Maybe. Maybe not. We do have some experience with corners of societies that live off government checks. We have more experience with places where lots of people don't work. Welfare neighborhoods in the 70s to mid-90s. Europeans living on the dole. Molenbeek. Saudi Arabia. By and large, places where most people live on government checks or large numbers don't work are not happy places.

One can also speculate in contrary ways. Labor markets are more and more regulated and restricted. Well, if people can all get $10,000 from the government, why fight for lower minimum wages for entry level workers, looser occupational restrictions, and so forth?

Murray also confuses the issue, and substantially weakens the case, I think, by wandering off into a soliloquy on once robots do everything there won't be any more jobs.
We are approaching a labor market in which entire trades and professions will be mere shadows of what they once were... the jobs (now numbering 4 million) that taxi drivers and truck drivers will lose when driverless vehicles take over... Advances in 3-D printing and “contour craft” technology will put at risk the jobs of many of the 14 million people now employed in production and construction...The list goes on, and it also includes millions of white-collar jobs formerly thought to be safe..

###

Using the information
(a) In the passage on government checks, what amount of money does the writer imagine everyone getting from the government?
(b) Copy word for word the part of the passage on government checks starting with "Maybe. Maybe not." and going on through "any more jobs.".
The records are separate material and have no connection to the passage on government checks.

###

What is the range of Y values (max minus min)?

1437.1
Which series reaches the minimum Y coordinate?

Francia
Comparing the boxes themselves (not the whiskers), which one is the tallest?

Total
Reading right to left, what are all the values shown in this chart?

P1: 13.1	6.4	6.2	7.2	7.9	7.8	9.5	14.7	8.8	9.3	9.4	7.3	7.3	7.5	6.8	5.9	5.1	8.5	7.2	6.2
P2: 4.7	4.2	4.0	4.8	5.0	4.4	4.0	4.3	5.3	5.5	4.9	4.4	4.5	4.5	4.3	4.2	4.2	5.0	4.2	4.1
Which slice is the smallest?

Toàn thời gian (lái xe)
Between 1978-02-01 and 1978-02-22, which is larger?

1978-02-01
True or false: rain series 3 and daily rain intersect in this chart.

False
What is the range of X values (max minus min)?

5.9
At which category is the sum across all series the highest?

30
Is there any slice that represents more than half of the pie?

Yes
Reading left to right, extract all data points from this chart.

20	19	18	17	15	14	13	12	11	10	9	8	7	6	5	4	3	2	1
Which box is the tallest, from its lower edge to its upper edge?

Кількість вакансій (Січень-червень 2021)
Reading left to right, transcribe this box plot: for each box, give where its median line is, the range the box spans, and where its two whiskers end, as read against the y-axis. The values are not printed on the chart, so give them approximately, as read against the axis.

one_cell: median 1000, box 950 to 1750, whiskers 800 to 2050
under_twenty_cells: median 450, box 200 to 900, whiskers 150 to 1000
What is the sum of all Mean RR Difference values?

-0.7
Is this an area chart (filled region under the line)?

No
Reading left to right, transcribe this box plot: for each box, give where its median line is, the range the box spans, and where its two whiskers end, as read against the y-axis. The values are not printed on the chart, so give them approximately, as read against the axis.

###

Solutions to the problems
(a) $10,000

(b)
Maybe. Maybe not. We do have some experience with corners of societies that live off government checks. We have more experience with places where lots of people don't work. Welfare neighborhoods in the 70s to mid-90s. Europeans living on the dole. Molenbeek. Saudi Arabia. By and large, places where most people live on government checks or large numbers don't work are not happy places.

One can also speculate in contrary ways. Labor markets are more and more regulated and restricted. Well, if people can all get $10,000 from the government, why fight for lower minimum wages for entry level workers, looser occupational restrictions, and so forth?

Murray also confuses the issue, and substantially weakens the case, I think, by wandering off into a soliloquy on once robots do everything there won't be any more jobs.